Ada Lovelace (1815-1852)
> Field: Technology
Augusta Ada King, the Countess of Lovelace – known simply as Ada Lovelace the daughter of the great poet Lord Byron. Her mother was a mathematician and, having separated from Byron, steered her away from poetry, encouraging her to study mathematics instead. Introduced to the inventor Charles Babbage, Lovelace became interested in his plans for a calculating machine and became his regular correspondent and intellectual partner, articulating his vision. Calling herself a metaphysician and analyst, she made notes on his work that provided groundwork for the development of the computer.
Florence Nightingale (1820-1910)
> Field: Healthcare
Born into a wealthy British family but uninterested in the trappings of wealth, Florence Nightingale pursued training in nursing, generally considered a lowly career for the poor and unworldly.
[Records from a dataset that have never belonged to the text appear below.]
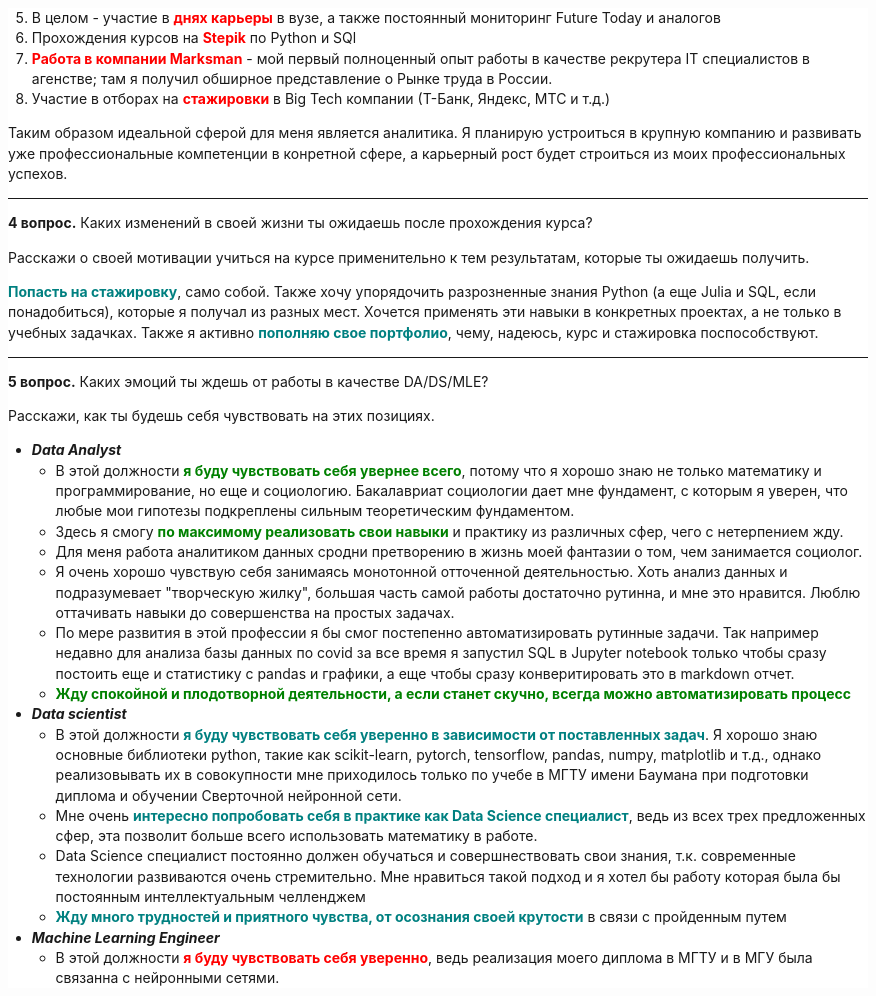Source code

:    5. В целом - участие в <span style="color:red">**днях карьеры**</span> в вузе, а также постоянный мониторинг Future Today и аналогов
3. Прохождения курсов на <span style="color:red">**Stepik**</span> по Python и SQl
4. <span style="color:red">**Работа в компании Marksman**</span> - мой первый полноценный опыт работы в качестве рекрутера IT специалистов в агенстве; там я получил обширное представление о Рынке труда в России.
5. Участие в отборах на <span style="color:red">**стажировки**</span> в Big Tech компании (Т-Банк, Яндекс, МТС и т.д.) 

Таким образом идеальной сферой для меня является аналитика. Я планирую устроиться в крупную компанию и развивать уже профессиональные компетенции в конретной сфере, а карьерный рост будет строиться из моих профессиональных успехов. 

---

**4 вопрос.** Каких изменений в своей жизни ты ожидаешь после прохождения курса?

Расскажи о своей мотивации учиться на курсе применительно к тем результатам, которые ты ожидаешь получить.

<span style="color:teal">**Попасть на стажировку**</span>, само собой. Также хочу упорядочить разрозненные знания Python (а еще Julia и SQL, если понадобиться), которые я получал из разных мест. Хочется применять эти навыки в конкретных проектах, а не только в учебных задачках. Также я активно **<span style="color:teal">пополняю свое портфолио**</span>, чему, надеюсь, курс и стажировка поспособствуют.

---

**5 вопрос.** Каких эмоций ты ждешь от работы в качестве DA/DS/MLE?

Расскажи, как ты будешь себя чувствовать на этих позициях.

- ***Data Analyst*** 
  - В этой должности <span style="color:green">**я буду чувствовать себя увернее всего**</span>, потому что я хорошо знаю не только математику и программирование, но еще и социологию. Бакалавриат социологии дает мне фундамент, с которым я уверен, что любые мои гипотезы подкреплены сильным теоретическим фундаментом.
  - Здесь я смогу <span style="color:green">**по максимому реализовать свои навыки**</span> и практику из различных сфер, чего с нетерпением жду.
  - Для меня работа аналитиком данных сродни претворению в жизнь моей фантазии о том, чем занимается социолог.
  - Я очень хорошо чувствую себя занимаясь монотонной отточенной деятельностью. Хоть анализ данных и подразумевает "творческую жилку", большая часть самой работы достаточно рутинна, и мне это нравится. Люблю оттачивать навыки до совершенства на простых задачах.
  - По мере развития в этой профессии я бы смог постепенно автоматизировать рутинные задачи. Так например недавно для анализа базы данных по covid за все время я запустил SQL в Jupyter notebook только чтобы сразу постоить еще и статистику с pandas и графики, а еще чтобы сразу конверитировать это в markdown отчет.
  - <span style="color:green">**Жду спокойной и плодотворной деятельности, а если станет скучно, всегда можно автоматизировать процесс**</span>
- ***Data scientist***
  - В этой должности <span style="color:teal">**я буду чувствовать себя уверенно в зависимости от поставленных задач**</span>. Я хорошо знаю основные библиотеки python, такие как scikit-learn, pytorch, tensorflow, pandas, numpy, matplotlib и т.д., однако реализовывать их в совокупности мне приходилось только по учебе в МГТУ имени Баумана при подготовки диплома и обучении Сверточной нейронной сети.
  - Мне очень <span style="color:teal">**интересно попробовать себя в практике как Data Science специалист**</span>, ведь из всех трех предложенных сфер, эта позволит больше всего использовать математику в работе.
  - Data Science специалист постоянно должен обучаться и совершнествовать свои знания, т.к. современные технологии развиваются очень стремительно. Мне нравиться такой подход и я хотел бы работу которая была бы постоянным интеллектуальным челленджем
  - <span style="color:teal">**Жду много трудностей и приятного чувства, от осознания своей крутости**</span> в связи с пройденным путем
- ***Machine Learning Engineer***
  - В этой должности <span style="color:red">**я буду чувствовать себя уверенно**</span>, ведь реализация моего диплома в МГТУ и в МГУ была связанна с нейронными сетями. 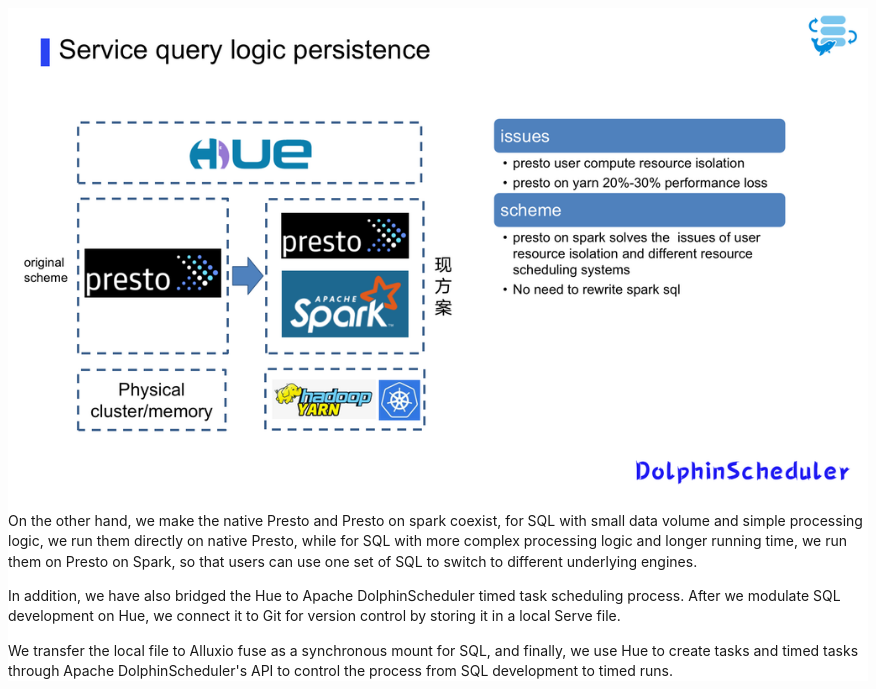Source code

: <img src="/img/2022-05-07/en/9.png"/>
</div>


On the other hand, we make the native Presto and Presto on spark coexist, for SQL with small data volume and simple processing logic, we run them directly on native Presto, while for SQL with more complex processing logic and longer running time, we run them on Presto on Spark, so that users can use one set of SQL to switch to different underlying engines.

In addition, we have also bridged the Hue to Apache DolphinScheduler timed task scheduling process. After we modulate SQL development on Hue, we connect it to Git for version control by storing it in a local Serve file.

We transfer the local file to Alluxio fuse as a synchronous mount for SQL, and finally, we use Hue to create tasks and timed tasks through Apache DolphinScheduler's API to control the process from SQL development to timed runs.


<div align=center>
She became famous for taking a team of female nurses to Turkey to care for British soldiers wounded in the Crimean War. There she insisted on good sanitation and nutrition and on responding to the psychological as well as physical damage the war had wrought on her patients, in the process reducing the hospital mortality rate from 40% to 2%. She spent the rest of her life teaching, while improving and elevating the practice of nursing. She wrote over 200 books and pamphlets on health care and created a modern curriculum for the study of nursing.
Alice H. Parker(1885-1920)
> Field: Manufacturing
Alice H. Parker’s motivation for invention was simple: She was cold. Unlike the rest of the residents of her home state of New Jersey, and from other parts of the world plagued with cold winters, she was determined to improve upon wood-burning fireplaces. Her patented natural gas burning system provided the basis for modern zone-based heating systems, including thermostats.